155 views Asked by At

I have a prodigy session set up to annotate certain numeric values in a document for age (ranges from 0 to 100). I am only annotating the number. My question is, suppose there is a corrupt value which crept in (age being 1000 or 22.7), will the model understand that even though it is close to the age text in the document, it should not be picked up?

In other words, can it learn the range of integer values, and if it does, will that work for date format as well? For instance a date in the format dd/mm/yyyy which is DOB (all the annotated ones are < 01/01/2000) and there is a date 31/12/2020, will that get picked up as well since all the annotated dates are nowhere close to this range?

Thank you

1

There are 1 answers

2
polm23 On BEST ANSWER

Good question! spaCy does not internally represent numeric tokens as numbers, so it doesn't have an explicit concept of the values. In that sense it can't tell between valid and invalid values for age.

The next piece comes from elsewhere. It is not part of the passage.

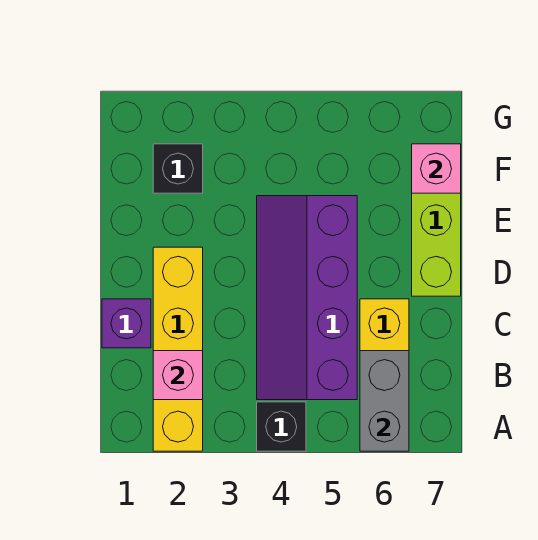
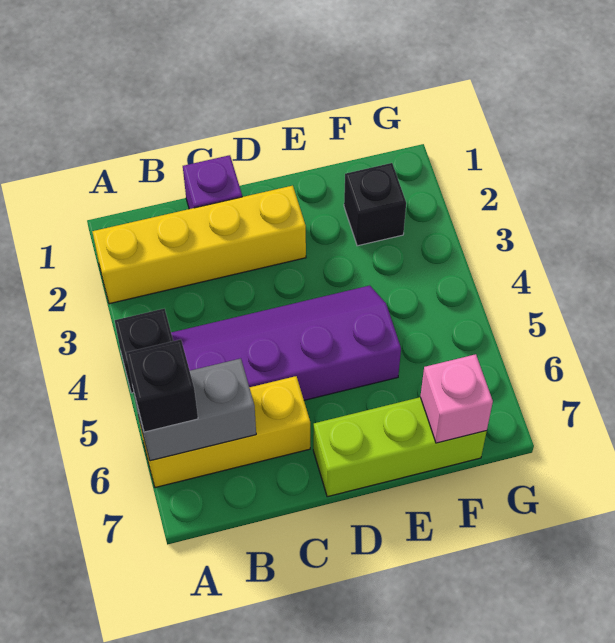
none -> black 1x1 brick [126,340,198,432]
pink 1x1 brick [153,351,203,400] -> none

However, spaCy does use "shape" features when representing tokens that will help it recognize valid ages. There are different kinds of shape tokens, but the one spaCy uses will represent words by converting characters to a representation of the character type. It works like this:

  • spaCy → xxxXx
  • fish → xxxx
  • Fish → Xxxx
  • 23 → dd
  • 1000 → dddd
  • 22.7 → dd.d

Because of this you could expect that spaCy learns that two-digit numbers are likely to be ages, but numbers with decimals or four digits aren't likely. On the other hand, this doesn't help it differentiate between 100 and 999.

For dates this will not help with determining valid or invalid birthdates. Shape is just one of spaCy's features, but other features like prefix and suffix aren't really going to help with this either.

Since it's easy to verify numeric values in code, what I would suggest is matching broadly in spaCy and then using your own function to check whether dates or ages are valid by parsing them.


Outside of spaCy in particular, the question of how NLP models represent numeric values is actually an increasingly popular research topic - if you'd like to know more about it this is a recent article on the topic: Do Language Models Know How Heavy an Elephant Is?